Timm Herzbruch

Personal information
- Full name: Timm Alexander Herzbruch
- Born: 7 June 1997 (age 29) Essen, Germany
- Height: 1.80 m (5 ft 11 in)
- Weight: 76 kg (168 lb)

Sport
- Sport: Field hockey
- Position: Midfielder / Forward
- Club: Uhlenhorst Mülheim

National team
- Years: Team / Caps / Goals
- 2016–present: Germany / 84 / (41)

Medal record
Representing Germany
Men's field hockey
Olympic Games
| Bronze medal – third place | 2016 Rio de Janeiro | Team |
EuroHockey Championship
| Silver medal – second place | 2021 Amstelveen |  |
Champions Trophy
| Bronze medal – third place | 2016 London |  |
Junior World Cup
| Bronze medal – third place | 2016 Lucknow |  |
EuroHockey Junior Championship
| Silver medal – second place | 2014 Waterloo |  |
Men's indoor hockey
Indoor World Cup
| Bronze medal – third place | 2015 Leipzig |  |
EuroHockey Indoor Championship
| Gold medal – first place | 2016 Prague |  |

= Timm Herzbruch =

German field hockey player

Timm Alexander Herzbruch (born 7 June 1997) is a German field hockey player who plays as a midfielder or forward for Uhlenhorst Mülheim and the Germany national team.

▶ _APPLY WHAT YOU READ_
1 > Which club does the Timm Herzbruch article say he plays for?
2 > Write the next part of the Timm Herzbruch article, picking up after its final sentence.
You won't need the entries.

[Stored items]
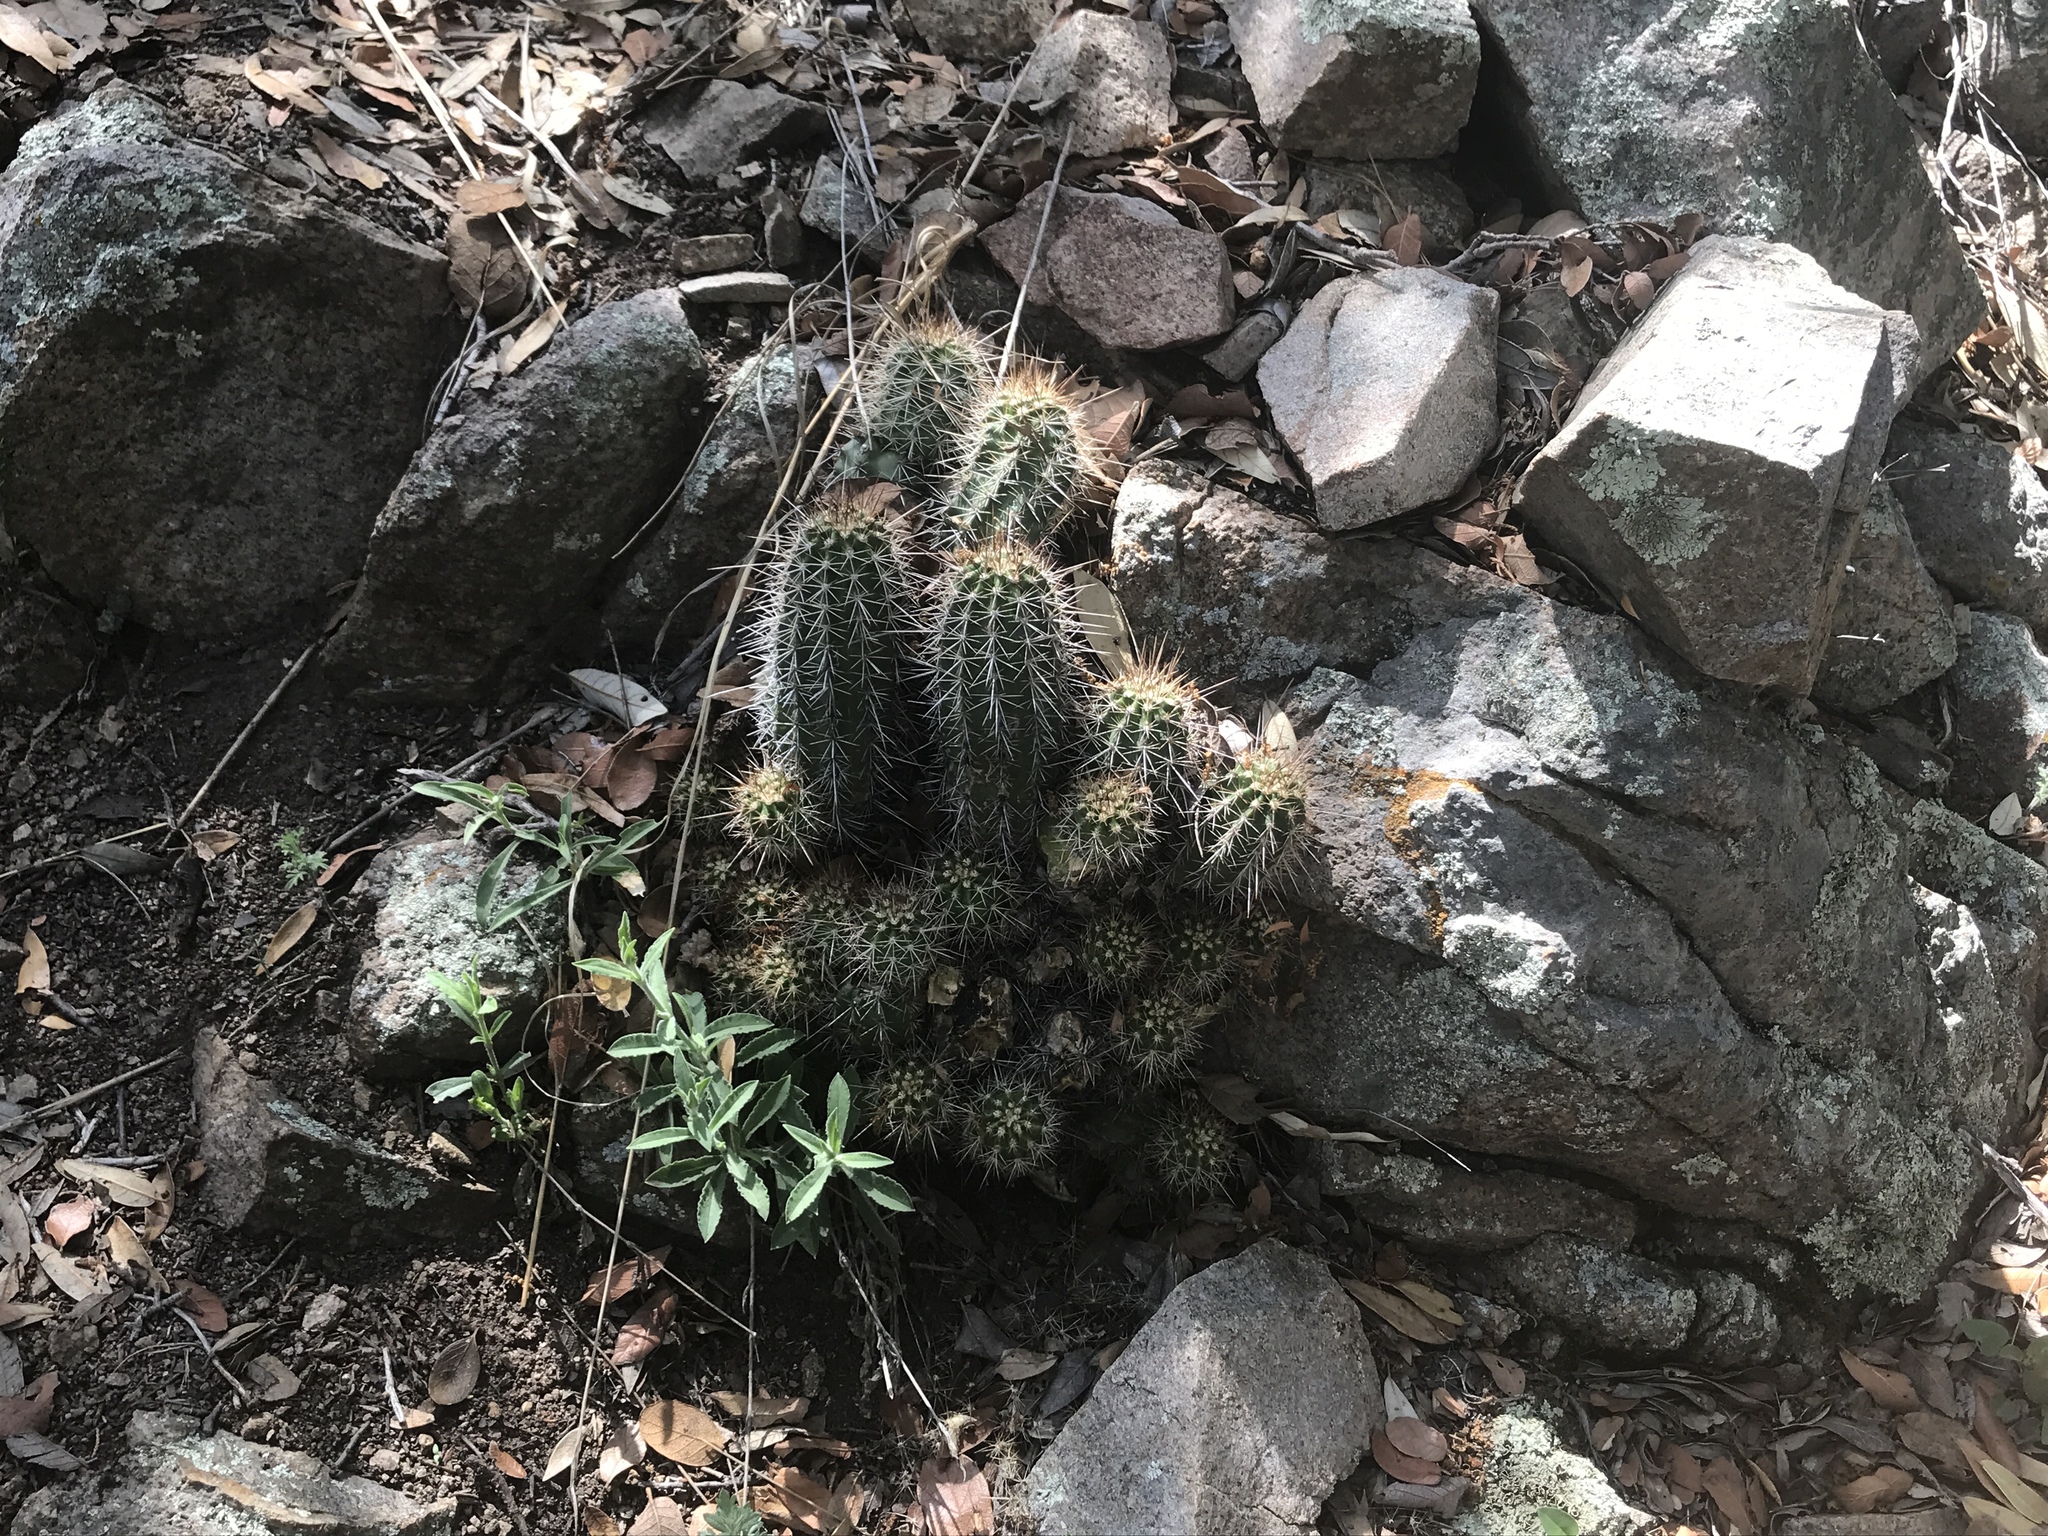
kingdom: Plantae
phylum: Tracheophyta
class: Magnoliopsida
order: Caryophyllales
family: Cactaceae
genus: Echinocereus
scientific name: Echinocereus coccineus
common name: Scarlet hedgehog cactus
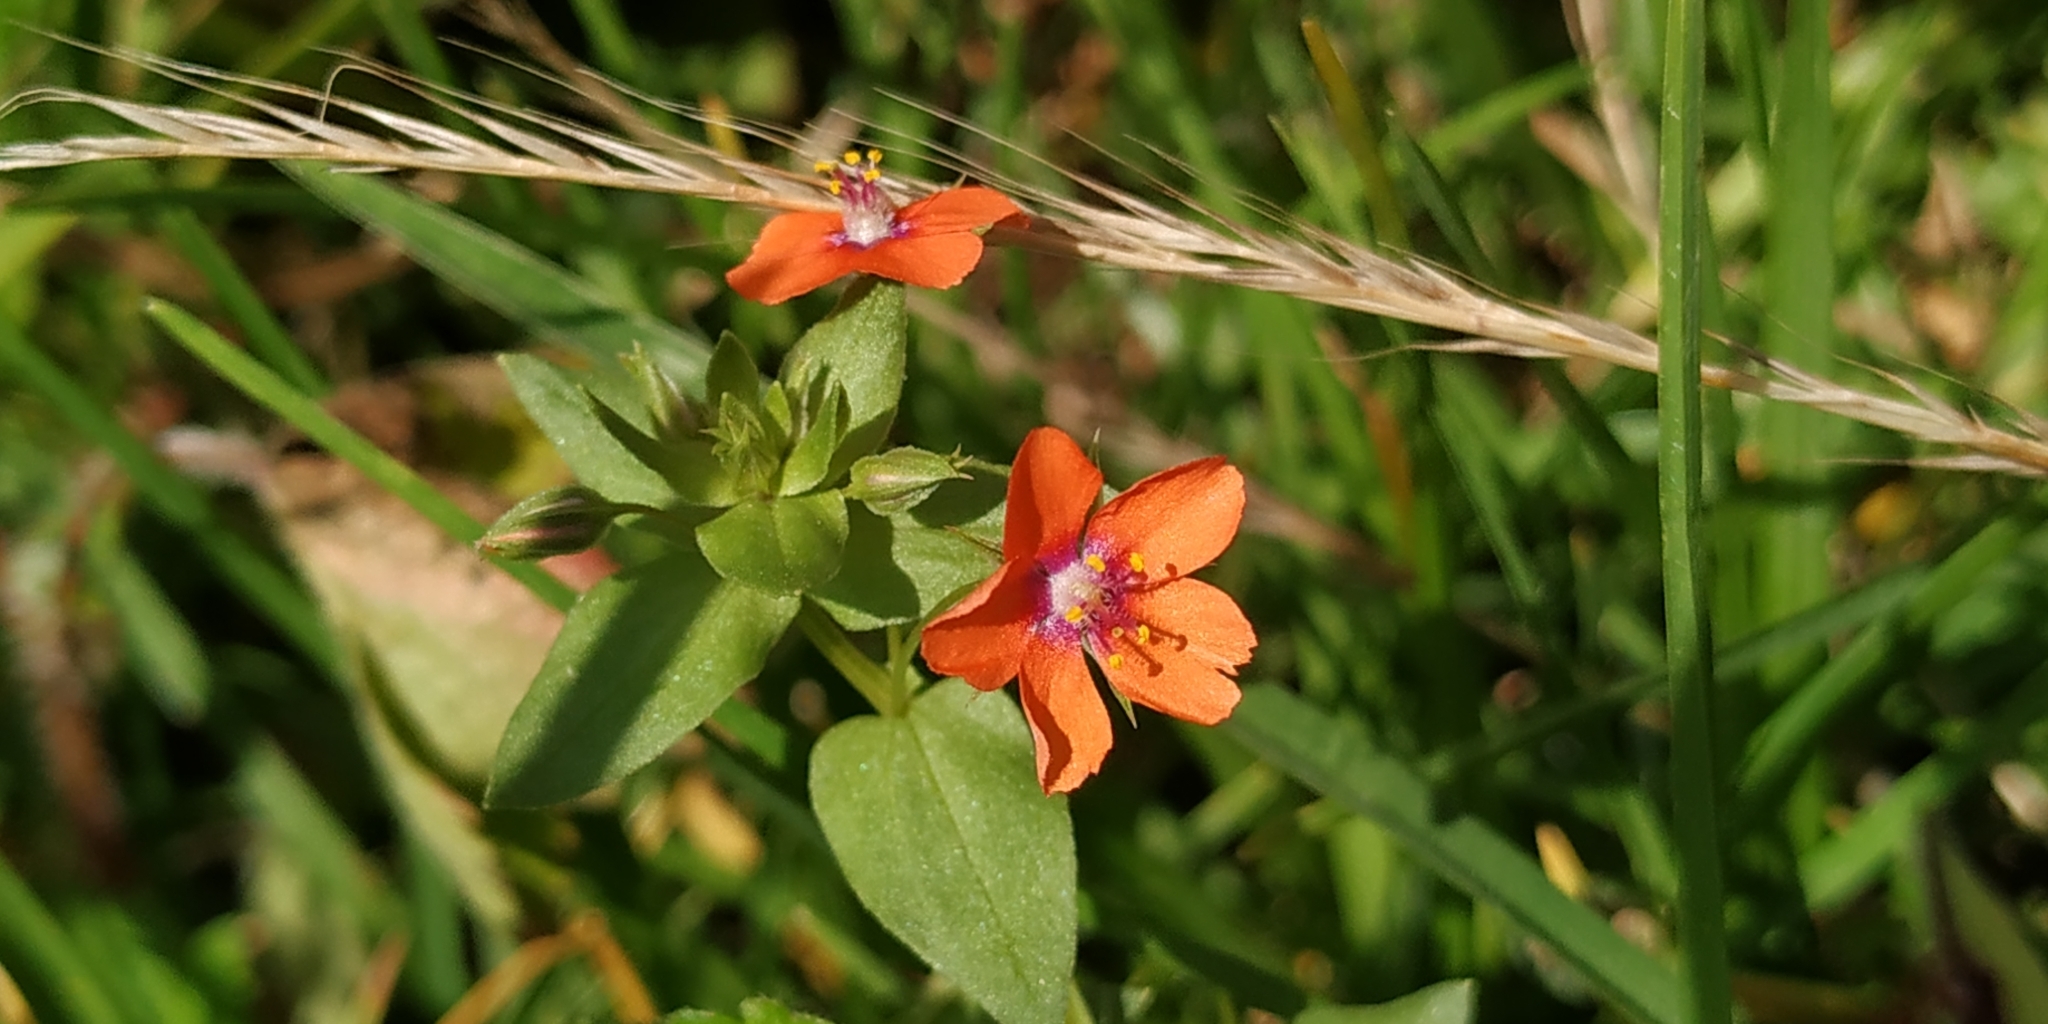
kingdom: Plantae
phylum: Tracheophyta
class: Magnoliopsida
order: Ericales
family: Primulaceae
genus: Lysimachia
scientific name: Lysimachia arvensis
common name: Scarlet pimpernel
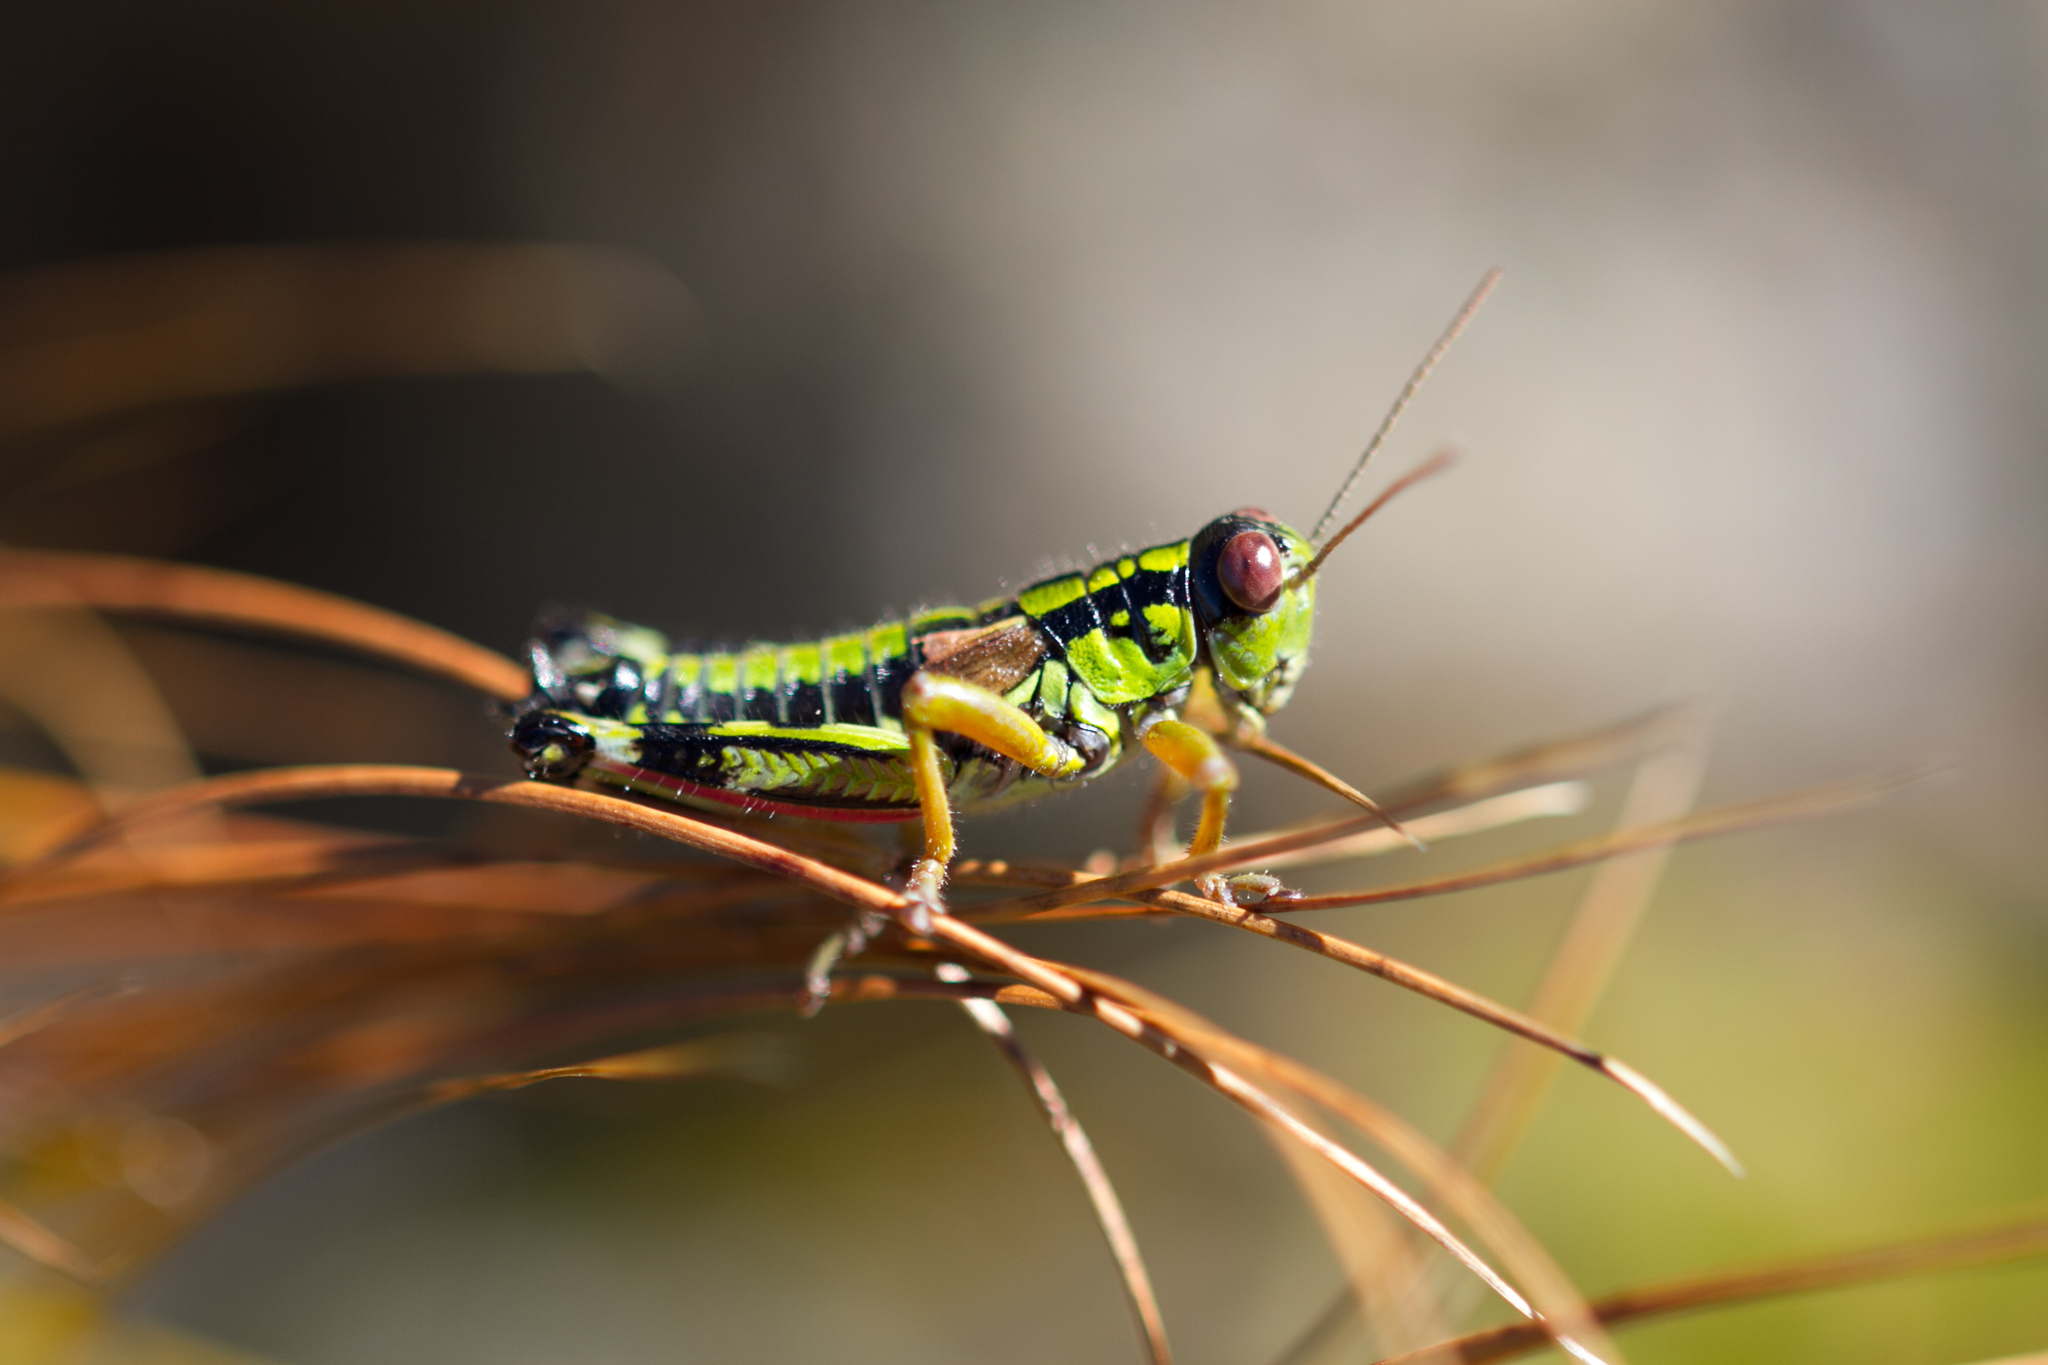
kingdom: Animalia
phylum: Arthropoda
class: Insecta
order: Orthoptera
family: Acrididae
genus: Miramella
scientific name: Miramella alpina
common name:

▶ _RESPONSES TO THE EXERCISE_
1 > Uhlenhorst Mülheim

2 >
==International career==
He represented his country at the 2016 Summer Olympics, where he won the bronze medal. In 2018, Herzbruch was nominated for the FIH Rising Star of the Year Award. On 28 May 2021, he was named in the squads for the 2021 EuroHockey Championship and the 2020 Summer Olympics.